List each line of the data that holds the word "layout".

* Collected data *
--- START ---

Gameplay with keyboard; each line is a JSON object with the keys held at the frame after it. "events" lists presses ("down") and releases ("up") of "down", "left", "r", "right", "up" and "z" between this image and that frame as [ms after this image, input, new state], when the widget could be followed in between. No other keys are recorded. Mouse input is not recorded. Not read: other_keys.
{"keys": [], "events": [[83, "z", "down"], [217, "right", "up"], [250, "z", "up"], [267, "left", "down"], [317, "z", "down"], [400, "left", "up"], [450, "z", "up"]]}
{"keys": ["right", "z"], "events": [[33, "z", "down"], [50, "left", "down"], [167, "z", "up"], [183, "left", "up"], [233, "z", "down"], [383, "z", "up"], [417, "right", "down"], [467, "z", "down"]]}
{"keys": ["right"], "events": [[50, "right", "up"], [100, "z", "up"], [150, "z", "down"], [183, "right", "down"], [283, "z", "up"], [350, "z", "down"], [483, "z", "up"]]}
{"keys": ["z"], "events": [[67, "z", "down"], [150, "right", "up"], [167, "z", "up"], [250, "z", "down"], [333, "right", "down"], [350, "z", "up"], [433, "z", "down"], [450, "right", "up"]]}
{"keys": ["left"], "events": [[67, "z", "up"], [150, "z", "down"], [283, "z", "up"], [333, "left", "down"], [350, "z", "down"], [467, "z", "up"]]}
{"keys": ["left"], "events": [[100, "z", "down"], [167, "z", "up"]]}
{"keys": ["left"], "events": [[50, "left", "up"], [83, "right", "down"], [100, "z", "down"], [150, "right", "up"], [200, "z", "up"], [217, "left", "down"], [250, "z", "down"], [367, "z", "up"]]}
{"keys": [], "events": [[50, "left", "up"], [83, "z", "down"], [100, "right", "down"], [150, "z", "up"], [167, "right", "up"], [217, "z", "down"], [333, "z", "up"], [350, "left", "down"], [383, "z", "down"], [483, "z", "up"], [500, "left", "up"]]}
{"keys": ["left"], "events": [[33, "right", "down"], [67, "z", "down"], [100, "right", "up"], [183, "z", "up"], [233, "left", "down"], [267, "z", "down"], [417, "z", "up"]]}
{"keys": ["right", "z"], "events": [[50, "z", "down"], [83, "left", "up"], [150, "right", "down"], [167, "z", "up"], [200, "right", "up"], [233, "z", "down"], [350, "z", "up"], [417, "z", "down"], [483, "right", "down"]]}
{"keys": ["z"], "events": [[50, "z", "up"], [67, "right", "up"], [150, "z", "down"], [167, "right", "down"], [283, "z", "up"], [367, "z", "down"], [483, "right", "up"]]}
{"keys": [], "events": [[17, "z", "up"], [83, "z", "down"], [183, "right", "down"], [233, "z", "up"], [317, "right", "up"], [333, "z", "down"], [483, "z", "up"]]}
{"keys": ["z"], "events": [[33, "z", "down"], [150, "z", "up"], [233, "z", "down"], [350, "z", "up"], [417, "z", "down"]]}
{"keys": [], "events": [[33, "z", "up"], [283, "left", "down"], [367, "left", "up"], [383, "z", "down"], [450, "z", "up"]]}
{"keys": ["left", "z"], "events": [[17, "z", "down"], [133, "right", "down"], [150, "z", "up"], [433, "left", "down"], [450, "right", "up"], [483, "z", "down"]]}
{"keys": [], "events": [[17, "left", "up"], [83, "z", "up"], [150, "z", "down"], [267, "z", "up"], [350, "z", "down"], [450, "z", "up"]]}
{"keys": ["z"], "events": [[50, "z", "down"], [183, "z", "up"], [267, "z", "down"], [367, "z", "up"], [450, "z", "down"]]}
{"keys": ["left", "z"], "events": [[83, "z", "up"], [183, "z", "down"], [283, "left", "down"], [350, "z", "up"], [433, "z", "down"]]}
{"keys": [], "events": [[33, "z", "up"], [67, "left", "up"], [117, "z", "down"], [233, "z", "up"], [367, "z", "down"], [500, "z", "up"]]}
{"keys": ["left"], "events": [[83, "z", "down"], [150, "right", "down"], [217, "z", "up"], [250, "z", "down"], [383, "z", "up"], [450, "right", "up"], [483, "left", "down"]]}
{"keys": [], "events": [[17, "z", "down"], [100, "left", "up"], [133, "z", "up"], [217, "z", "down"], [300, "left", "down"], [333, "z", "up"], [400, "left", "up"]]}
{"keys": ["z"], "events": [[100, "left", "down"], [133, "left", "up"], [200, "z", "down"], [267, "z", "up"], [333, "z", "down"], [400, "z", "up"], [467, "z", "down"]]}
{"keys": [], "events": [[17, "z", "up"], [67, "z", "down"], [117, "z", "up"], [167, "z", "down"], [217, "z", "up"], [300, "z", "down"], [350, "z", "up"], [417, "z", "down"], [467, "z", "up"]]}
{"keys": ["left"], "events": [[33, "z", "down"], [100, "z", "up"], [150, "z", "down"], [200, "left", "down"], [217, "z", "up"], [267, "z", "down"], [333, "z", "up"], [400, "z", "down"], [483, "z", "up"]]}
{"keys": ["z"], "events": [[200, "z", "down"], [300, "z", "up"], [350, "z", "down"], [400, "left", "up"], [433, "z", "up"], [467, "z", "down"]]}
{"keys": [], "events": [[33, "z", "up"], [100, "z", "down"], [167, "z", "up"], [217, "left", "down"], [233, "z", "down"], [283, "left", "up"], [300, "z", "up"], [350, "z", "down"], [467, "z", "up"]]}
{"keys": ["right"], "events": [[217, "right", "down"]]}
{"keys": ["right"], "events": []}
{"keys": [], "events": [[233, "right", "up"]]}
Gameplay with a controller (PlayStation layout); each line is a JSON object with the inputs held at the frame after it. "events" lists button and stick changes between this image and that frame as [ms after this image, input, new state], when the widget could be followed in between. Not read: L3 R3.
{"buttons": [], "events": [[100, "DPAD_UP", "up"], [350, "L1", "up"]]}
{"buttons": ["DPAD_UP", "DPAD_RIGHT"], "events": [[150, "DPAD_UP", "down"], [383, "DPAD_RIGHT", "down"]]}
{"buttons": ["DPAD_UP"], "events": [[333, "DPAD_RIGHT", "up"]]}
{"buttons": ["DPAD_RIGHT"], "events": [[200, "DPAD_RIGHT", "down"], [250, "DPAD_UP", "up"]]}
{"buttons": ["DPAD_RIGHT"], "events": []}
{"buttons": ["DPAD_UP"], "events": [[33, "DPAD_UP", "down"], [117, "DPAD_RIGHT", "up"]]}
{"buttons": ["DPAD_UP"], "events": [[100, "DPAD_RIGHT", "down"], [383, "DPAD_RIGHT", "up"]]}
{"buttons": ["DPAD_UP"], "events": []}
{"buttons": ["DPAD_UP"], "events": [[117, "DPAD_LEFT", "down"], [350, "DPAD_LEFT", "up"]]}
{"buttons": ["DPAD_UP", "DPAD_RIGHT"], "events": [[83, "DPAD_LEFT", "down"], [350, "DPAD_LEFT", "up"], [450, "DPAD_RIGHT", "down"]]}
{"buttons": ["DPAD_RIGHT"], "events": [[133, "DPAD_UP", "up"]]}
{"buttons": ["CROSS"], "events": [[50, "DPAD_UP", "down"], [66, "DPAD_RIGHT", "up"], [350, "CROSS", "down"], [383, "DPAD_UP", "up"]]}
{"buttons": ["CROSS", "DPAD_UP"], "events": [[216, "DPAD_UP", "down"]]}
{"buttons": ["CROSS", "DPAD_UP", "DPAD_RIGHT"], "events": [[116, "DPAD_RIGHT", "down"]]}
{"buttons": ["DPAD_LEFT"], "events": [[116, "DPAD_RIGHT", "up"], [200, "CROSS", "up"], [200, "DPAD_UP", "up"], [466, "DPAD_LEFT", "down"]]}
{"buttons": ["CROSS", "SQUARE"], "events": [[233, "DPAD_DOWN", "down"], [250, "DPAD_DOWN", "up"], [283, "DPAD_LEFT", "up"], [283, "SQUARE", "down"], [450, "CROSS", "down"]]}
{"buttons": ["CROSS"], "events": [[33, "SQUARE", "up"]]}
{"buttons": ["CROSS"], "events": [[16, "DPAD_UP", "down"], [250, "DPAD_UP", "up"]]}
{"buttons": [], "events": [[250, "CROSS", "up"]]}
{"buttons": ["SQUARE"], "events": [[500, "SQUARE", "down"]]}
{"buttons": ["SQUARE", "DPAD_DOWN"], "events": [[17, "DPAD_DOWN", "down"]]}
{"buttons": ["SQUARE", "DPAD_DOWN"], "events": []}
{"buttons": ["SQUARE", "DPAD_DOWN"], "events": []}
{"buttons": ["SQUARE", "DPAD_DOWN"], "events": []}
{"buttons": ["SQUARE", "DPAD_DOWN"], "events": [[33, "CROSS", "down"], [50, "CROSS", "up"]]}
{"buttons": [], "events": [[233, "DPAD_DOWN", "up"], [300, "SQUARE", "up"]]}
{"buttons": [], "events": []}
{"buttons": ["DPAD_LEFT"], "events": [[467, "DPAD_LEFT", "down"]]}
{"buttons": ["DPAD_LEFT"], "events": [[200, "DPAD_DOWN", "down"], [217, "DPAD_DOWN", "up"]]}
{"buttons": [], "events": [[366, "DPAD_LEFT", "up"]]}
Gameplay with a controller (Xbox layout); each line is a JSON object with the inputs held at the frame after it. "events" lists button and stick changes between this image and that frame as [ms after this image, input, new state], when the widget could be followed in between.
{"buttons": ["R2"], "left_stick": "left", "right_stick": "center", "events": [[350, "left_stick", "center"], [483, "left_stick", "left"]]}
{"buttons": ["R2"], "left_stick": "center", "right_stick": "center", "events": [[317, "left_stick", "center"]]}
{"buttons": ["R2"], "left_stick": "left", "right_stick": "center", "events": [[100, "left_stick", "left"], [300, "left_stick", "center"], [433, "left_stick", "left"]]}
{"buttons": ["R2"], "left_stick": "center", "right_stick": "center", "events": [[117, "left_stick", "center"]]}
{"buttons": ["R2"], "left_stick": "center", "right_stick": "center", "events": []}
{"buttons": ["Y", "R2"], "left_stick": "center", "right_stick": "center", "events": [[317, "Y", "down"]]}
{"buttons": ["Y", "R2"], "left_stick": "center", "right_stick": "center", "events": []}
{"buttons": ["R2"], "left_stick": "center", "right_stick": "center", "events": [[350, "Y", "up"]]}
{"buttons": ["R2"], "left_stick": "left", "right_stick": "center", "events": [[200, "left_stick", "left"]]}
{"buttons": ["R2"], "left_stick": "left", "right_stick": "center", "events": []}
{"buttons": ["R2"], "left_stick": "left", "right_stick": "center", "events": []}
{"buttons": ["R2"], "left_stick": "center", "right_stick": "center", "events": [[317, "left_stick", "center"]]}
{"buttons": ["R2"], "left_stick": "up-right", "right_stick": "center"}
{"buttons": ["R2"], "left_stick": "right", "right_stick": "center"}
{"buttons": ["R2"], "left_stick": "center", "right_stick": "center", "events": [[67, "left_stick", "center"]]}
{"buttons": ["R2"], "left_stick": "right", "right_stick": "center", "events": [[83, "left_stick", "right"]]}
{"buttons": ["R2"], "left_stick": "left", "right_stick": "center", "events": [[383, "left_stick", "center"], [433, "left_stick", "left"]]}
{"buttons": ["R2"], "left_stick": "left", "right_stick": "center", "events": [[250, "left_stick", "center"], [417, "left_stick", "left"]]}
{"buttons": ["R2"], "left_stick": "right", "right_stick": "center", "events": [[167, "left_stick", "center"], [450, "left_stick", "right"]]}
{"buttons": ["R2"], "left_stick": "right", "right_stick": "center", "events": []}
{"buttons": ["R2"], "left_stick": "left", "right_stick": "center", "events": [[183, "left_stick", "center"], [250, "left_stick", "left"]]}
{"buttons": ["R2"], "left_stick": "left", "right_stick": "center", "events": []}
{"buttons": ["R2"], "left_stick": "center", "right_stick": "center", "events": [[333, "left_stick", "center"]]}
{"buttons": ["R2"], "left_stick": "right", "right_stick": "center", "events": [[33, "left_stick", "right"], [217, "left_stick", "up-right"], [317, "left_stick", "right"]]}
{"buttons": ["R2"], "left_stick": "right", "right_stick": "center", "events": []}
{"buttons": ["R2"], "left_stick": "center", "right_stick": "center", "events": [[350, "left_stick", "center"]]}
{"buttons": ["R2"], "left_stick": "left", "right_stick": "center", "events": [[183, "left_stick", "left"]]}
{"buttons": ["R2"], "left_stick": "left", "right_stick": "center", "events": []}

--- END ---

* EXPECTED OUTPUT *
Gameplay with a controller (PlayStation layout); each line is a JSON object with the inputs held at the frame after it. "events" lists button and stick changes between this image and that frame as [ms after this image, input, new state], when the widget could be followed in between. Not read: L3 R3.
Gameplay with a controller (Xbox layout); each line is a JSON object with the inputs held at the frame after it. "events" lists button and stick changes between this image and that frame as [ms after this image, input, new state], when the widget could be followed in between.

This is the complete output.